MATERIAL PROVIDED>
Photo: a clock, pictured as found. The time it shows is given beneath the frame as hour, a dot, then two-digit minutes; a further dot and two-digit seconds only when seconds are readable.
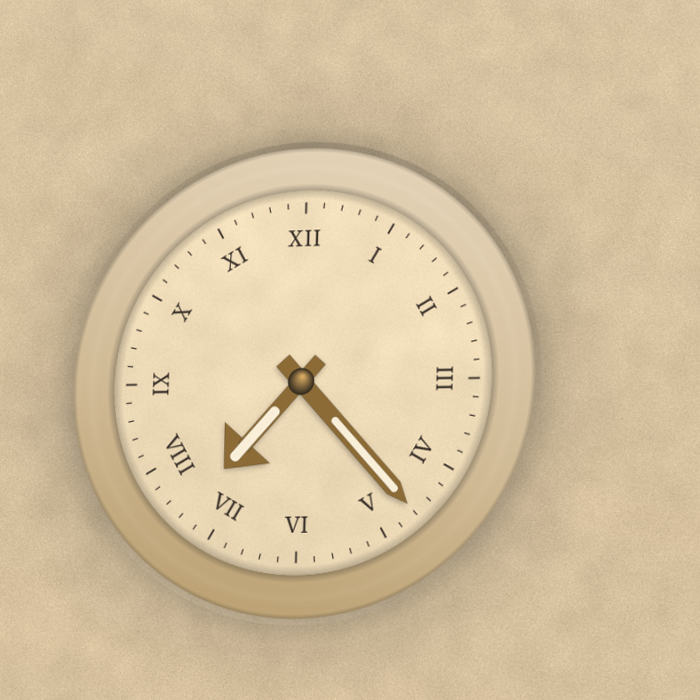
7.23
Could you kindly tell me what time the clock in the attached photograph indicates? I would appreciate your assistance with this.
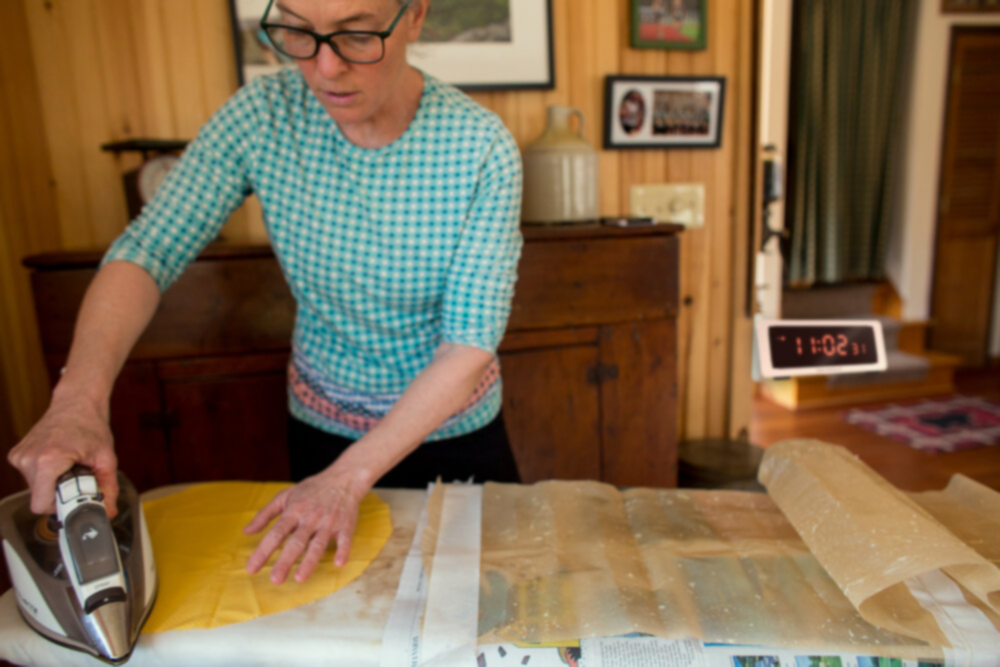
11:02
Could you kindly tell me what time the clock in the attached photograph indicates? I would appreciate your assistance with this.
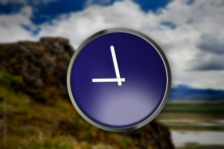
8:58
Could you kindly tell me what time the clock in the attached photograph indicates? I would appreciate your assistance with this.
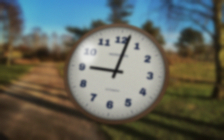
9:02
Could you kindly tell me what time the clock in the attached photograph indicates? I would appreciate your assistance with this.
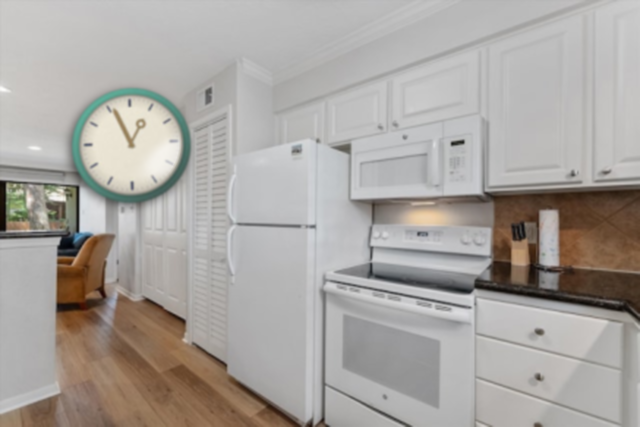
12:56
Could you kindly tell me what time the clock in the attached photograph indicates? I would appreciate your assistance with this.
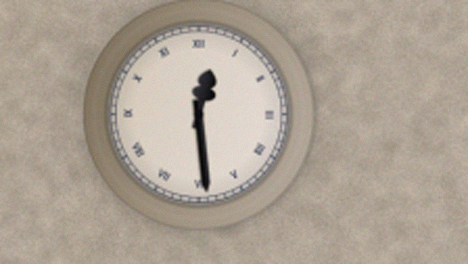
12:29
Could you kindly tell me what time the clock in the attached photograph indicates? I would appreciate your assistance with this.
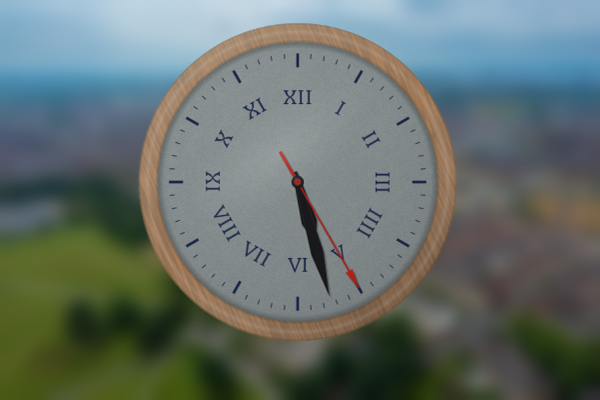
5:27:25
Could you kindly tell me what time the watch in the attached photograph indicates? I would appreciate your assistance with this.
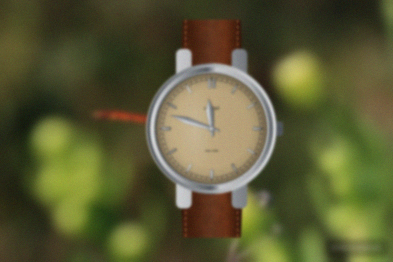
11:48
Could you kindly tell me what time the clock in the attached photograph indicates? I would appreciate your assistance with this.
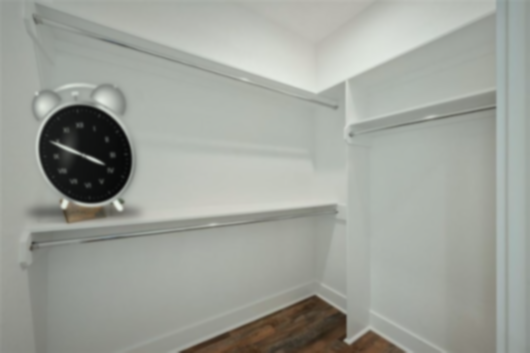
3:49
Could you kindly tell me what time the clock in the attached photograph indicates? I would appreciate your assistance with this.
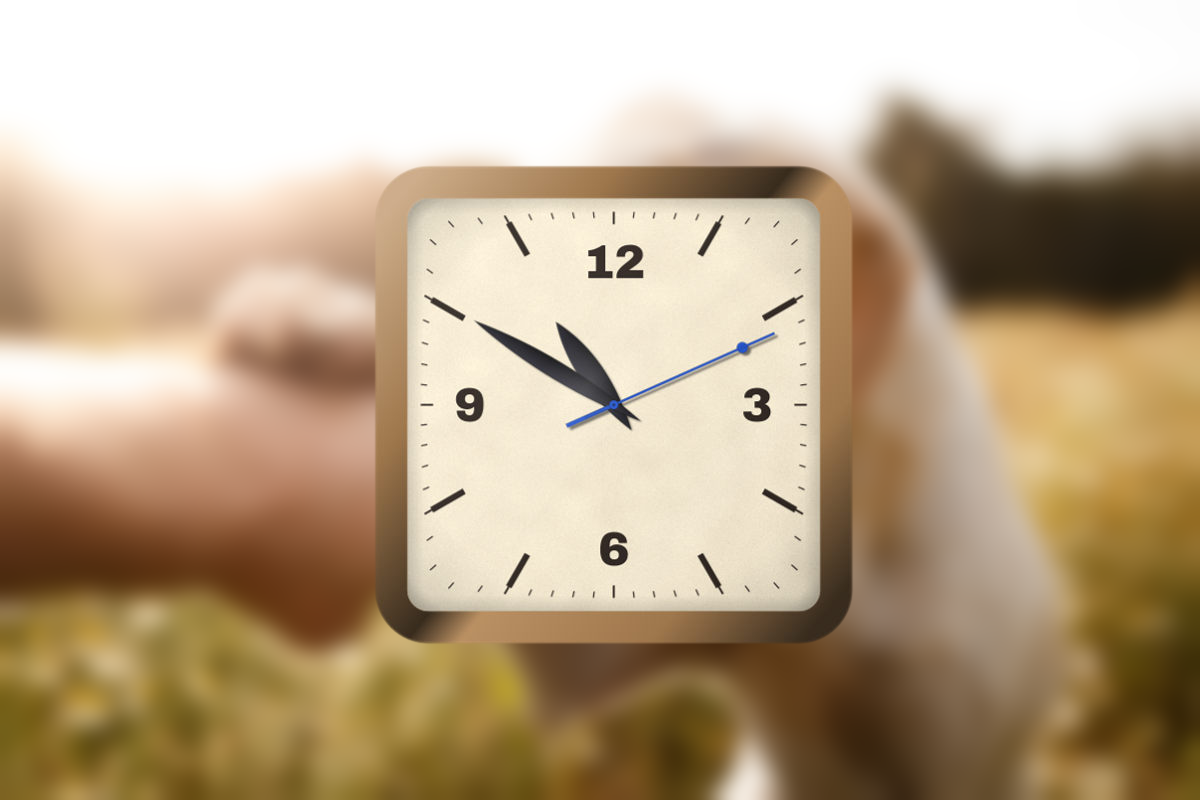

REQUIRED WORK>
Show every line from the entries above that contains the word "only", copied in full.

ANSWER TO THE EXERCISE>
Photo: a clock, pictured as found. The time it shows is given beneath the frame as hour, a dot, then two-digit minutes; a further dot and two-digit seconds only when seconds are readable.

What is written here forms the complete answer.